Dead Dog Walking
- Jelli
- Feb 10, 2024
- 3 min read
It’s 4:00 a.m. The stars aren’t so twinkly tonight because the moon paints the fields and road in a color only Armani could mass produce. The swishes in the snow look like something choreographed by Twyla Tharp. Only my dog made them; the flailing steps and slides of his failing back end. He’s a dead dog walking.
It could be 2:00 a.m., or 5:00 a.m. One loses track when your dog loses his ability to control his bladder and bowels but still cares enough to wake you up and say he might need to go out. Only tonight is different because everyone has agreed it’s time and the vet comes tomorrow to put him down. Or as I told the dog after the last time she examined him: “that’s the lady who’s going to kill you.”
I’m told by several folks: “You’ll know when”. You’ll see it in his face; this look. The look that he’s ready. I’d like to ask him about this, but he doesn’t speak English. All I ever see is this drool-y mug begging for another treat. Sometimes I see his killer Yoda imitation.
Still. We sit atop the food chain. In a very limited way we get to play god. Like when we abort babies. Or, in some countries, perform assisted suicide. Though you never hear it called that in this case.
Imagine a house call in this day and age. We’ve been briefed on what to expect. We gather round the beast on the rug he frequented. A giant Restoration Hardware towel – deemed to pilly for human use – wraps his behind like a giant diaper. (There’s the expectation of discharges.) Happily, the towel color is more blendy-blendy than matchy-matchy with his beautiful coat.

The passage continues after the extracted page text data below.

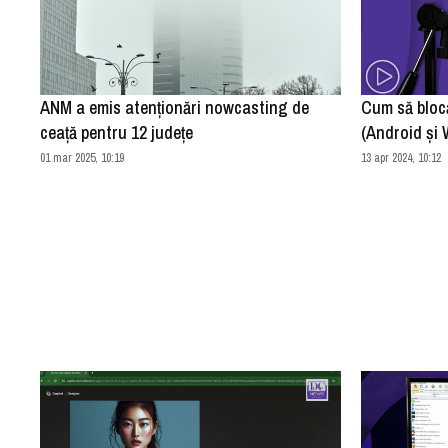
ANM a emis atenționări nowcasting de
Cum să bloc
ceață pentru 12 județe
(Android și
01 mar 2025, 10:19
13 apr 2024, 10:12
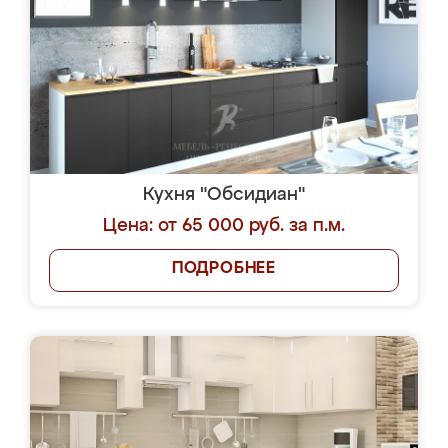
Кухня "Обсидиан"
Цена: от 65 000 руб. за п.м.
ПОДРОБНЕЕ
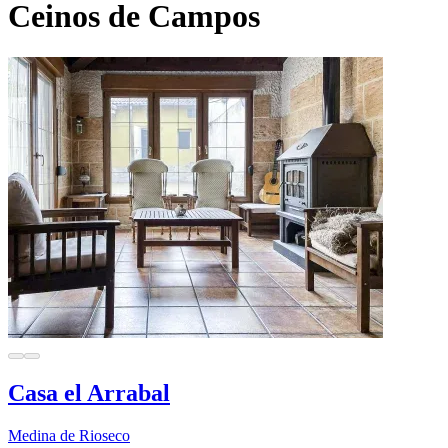
Ceinos de Campos
Casa el Arrabal
Medina de Rioseco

The vet finds a vein in my love’s dead leg and puts him to sleep. The second shot will stop his heart. For some reason I need to know the name of the drug being administered, but I can only make out that truth serum word you hear in spy movies.
The vet says that his spirit has now begun its journey, or something like that. And I want to tell her to shut the fuck up, but that just seems rude. We’re in the last period of waiting for the end and we’re supposed to spew sweet memories of our lives together. I just want to change my mind about the whole thing. Rig up a little red wagon his butt can ride around in. (We didn’t put my sister down when MS messed up her legs. Medicare bought her an EV of sorts)
Or just break out my dead dad’s shot glasses.
Finally we unwrap and rewrap the ginormous towel and it forms a kind of hammock we can use to carry him out to the vet’s car. She’s so kind. I could never repay her for this morning. She’ll take him to get cremated. And in “about two weeks” we’ll have his ashes. Or ashes of some kind. It doesn’t matter.
The next day while telling one of the neighbors about putting my dog down, I had the first hallucination. The beast would always come up and sniff the neighbor’s butt. Probably a really interesting smelling butt though I don’t roll that way and have no firsthand knowledge.
And there’s the dog. Sniffing the butt. Not. Dead dog walking.